▶ _Task prompt_: Update the piece on John Bellany by copying it out starting with "A tightknit family" and going on through "reeking Madame Doubtfire.", with "jazz clubs" changed to "folk clubs".

+++ Extract to read

When David Bowie went in search of the birthplace of one of his artist heroes he found the house next door was called “Dar es Salaam”. The synchronicity was not lost on him – this was the hometown of his then girlfriend. Where did Bowie’s pilgrimage take him? Not some exotic corner of the world, and nowhere near Tanzania, but a small fishing community in Scotland’s East Lothian, Port Seton.

Famous for its caravan park and coal-fired power station (recently demolished), Port Seton was the birthplace of one of Scotland’s most admired painters, John Bellany. The Restless Wave tells how his wife, Helen, met him at Edinburgh College of Art in the early 1960s, their life together, divorce and remarriage. Bellany’s intriguing, colourful and figurative works with a magic realist quality are visionary and instantly recognisable. The story of the artist as a young man starts in a tiny cold-water flat in Edinburgh’s Rose Street and sees his steady rise to being feted in London and New York and, latterly, enjoying a bucolic life in Tuscany.

A tightknit family and early love-at-first-sight marriage are not the stuff of dramatic biography but Helen Bellany really gets under the skin of the artist’s life and success. Impecunious student days see pints of warm beer in smoky jazz clubs, art college revels, and moth-eaten second-hand clothes from the cat-piss reeking Madame Doubtfire.

++++++
+++ Supplied data

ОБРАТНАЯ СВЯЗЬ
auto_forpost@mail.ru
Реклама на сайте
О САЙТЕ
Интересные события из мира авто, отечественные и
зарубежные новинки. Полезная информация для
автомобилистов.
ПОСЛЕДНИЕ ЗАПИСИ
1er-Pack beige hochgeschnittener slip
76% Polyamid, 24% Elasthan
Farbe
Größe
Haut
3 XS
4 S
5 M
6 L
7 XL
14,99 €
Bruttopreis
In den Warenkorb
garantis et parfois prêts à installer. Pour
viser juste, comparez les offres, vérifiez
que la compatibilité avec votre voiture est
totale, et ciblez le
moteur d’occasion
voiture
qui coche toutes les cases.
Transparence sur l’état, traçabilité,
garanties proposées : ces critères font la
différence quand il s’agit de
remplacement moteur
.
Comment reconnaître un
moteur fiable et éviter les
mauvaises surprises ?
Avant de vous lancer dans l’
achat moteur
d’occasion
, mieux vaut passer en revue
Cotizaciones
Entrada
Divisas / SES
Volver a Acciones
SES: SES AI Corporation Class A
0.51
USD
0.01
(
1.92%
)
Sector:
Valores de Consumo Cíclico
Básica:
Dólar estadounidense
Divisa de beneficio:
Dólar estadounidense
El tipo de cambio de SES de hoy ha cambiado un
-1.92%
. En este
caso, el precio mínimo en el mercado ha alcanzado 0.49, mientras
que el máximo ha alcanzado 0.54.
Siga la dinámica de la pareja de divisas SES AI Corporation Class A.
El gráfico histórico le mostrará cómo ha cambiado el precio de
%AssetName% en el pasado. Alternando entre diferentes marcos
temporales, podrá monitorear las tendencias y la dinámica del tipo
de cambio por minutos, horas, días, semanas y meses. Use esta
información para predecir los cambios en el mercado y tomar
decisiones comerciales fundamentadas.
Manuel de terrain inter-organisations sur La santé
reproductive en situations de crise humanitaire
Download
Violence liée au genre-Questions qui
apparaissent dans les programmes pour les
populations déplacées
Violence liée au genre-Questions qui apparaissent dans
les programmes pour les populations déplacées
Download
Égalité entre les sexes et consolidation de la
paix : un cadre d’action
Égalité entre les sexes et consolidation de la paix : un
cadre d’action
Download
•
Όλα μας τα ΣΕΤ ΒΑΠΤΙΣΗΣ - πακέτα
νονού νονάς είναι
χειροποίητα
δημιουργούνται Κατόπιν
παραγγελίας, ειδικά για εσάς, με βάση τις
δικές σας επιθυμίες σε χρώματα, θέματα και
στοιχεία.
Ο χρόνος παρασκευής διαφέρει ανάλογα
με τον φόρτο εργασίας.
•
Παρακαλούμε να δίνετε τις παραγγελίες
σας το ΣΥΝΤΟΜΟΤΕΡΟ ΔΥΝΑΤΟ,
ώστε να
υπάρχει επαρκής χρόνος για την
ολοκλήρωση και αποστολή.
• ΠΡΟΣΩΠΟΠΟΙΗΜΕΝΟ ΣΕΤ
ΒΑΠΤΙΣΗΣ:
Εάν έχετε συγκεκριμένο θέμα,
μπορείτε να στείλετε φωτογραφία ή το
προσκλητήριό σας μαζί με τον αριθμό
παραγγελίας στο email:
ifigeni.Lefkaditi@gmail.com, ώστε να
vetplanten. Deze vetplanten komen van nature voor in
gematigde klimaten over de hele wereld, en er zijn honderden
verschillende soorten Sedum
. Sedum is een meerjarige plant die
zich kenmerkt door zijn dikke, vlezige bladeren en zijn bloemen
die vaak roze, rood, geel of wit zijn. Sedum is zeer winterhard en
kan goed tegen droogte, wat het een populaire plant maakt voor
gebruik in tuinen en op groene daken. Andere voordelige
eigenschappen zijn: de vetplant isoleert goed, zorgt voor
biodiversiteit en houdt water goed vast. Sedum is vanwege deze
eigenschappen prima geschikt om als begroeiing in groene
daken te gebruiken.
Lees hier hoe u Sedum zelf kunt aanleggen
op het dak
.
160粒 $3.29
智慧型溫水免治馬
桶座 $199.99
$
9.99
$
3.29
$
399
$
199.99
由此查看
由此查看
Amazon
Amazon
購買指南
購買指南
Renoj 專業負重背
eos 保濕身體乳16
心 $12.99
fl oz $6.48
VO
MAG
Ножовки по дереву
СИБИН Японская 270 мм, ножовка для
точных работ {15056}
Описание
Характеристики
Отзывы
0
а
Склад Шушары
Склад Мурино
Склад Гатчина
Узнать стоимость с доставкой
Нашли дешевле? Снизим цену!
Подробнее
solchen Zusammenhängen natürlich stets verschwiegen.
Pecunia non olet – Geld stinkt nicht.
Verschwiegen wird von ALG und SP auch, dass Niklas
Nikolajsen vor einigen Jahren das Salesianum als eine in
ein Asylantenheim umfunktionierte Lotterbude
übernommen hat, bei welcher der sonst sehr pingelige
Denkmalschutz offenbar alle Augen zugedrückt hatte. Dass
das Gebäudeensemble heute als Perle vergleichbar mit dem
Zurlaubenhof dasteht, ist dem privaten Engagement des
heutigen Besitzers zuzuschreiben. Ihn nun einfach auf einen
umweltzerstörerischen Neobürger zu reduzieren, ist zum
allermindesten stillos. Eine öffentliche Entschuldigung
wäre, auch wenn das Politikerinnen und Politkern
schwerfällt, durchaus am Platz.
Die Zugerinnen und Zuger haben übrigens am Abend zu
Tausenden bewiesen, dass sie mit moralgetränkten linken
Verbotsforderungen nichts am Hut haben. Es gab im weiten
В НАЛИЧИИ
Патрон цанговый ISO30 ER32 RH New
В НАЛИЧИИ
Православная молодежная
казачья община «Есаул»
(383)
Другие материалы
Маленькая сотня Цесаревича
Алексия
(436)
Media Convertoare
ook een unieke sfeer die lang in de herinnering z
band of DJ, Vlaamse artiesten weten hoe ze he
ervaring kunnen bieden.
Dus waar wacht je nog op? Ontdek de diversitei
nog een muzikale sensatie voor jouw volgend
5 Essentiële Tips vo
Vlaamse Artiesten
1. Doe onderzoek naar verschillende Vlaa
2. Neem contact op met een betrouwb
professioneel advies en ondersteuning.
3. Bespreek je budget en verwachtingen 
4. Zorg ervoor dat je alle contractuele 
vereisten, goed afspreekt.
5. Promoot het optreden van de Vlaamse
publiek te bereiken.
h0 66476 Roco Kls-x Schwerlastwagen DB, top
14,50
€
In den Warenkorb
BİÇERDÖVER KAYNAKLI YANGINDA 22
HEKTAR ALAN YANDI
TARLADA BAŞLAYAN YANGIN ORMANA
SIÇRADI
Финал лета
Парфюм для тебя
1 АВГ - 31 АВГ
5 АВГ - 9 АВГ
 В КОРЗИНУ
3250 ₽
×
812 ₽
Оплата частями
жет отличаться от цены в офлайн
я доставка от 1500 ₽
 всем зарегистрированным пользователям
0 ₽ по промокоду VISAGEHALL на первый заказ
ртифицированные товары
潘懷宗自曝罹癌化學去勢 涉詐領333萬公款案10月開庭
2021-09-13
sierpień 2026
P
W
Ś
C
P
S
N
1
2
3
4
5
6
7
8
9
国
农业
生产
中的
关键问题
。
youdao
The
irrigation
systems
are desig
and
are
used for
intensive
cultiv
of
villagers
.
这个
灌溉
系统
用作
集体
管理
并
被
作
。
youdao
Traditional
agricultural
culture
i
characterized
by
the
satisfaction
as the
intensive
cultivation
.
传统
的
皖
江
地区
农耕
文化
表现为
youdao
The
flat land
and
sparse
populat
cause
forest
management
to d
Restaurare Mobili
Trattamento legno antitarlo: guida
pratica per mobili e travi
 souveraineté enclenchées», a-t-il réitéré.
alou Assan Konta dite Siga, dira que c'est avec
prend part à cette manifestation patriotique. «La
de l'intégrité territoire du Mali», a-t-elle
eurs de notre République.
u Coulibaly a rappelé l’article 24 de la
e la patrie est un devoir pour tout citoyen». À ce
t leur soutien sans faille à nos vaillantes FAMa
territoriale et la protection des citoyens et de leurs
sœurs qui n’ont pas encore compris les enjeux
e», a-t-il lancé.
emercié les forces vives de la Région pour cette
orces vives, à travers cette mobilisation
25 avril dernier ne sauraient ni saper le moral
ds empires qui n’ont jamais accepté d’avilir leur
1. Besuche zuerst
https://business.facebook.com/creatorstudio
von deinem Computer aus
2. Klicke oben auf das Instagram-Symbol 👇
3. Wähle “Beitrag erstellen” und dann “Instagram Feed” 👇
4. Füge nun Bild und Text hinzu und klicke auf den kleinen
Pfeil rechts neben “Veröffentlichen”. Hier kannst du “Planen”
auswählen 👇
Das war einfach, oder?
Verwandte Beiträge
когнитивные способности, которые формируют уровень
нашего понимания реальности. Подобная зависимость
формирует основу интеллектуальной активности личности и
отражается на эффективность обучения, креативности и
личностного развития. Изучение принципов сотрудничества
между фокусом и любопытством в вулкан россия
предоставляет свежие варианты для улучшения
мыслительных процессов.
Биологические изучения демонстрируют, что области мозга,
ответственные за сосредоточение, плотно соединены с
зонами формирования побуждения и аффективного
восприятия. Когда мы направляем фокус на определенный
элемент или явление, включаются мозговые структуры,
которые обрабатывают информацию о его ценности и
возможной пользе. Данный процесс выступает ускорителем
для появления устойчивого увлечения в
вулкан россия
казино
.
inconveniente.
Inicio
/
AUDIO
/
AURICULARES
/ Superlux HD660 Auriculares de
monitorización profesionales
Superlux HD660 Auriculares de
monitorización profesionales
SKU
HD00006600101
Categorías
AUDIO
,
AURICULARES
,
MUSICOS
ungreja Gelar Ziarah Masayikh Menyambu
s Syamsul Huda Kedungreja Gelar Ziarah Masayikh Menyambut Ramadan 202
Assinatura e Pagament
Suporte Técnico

++++++

▶ _Problem solution_:
A tightknit family and early love-at-first-sight marriage are not the stuff of dramatic biography but Helen Bellany really gets under the skin of the artist’s life and success. Impecunious student days see pints of warm beer in smoky folk clubs, art college revels, and moth-eaten second-hand clothes from the cat-piss reeking Madame Doubtfire.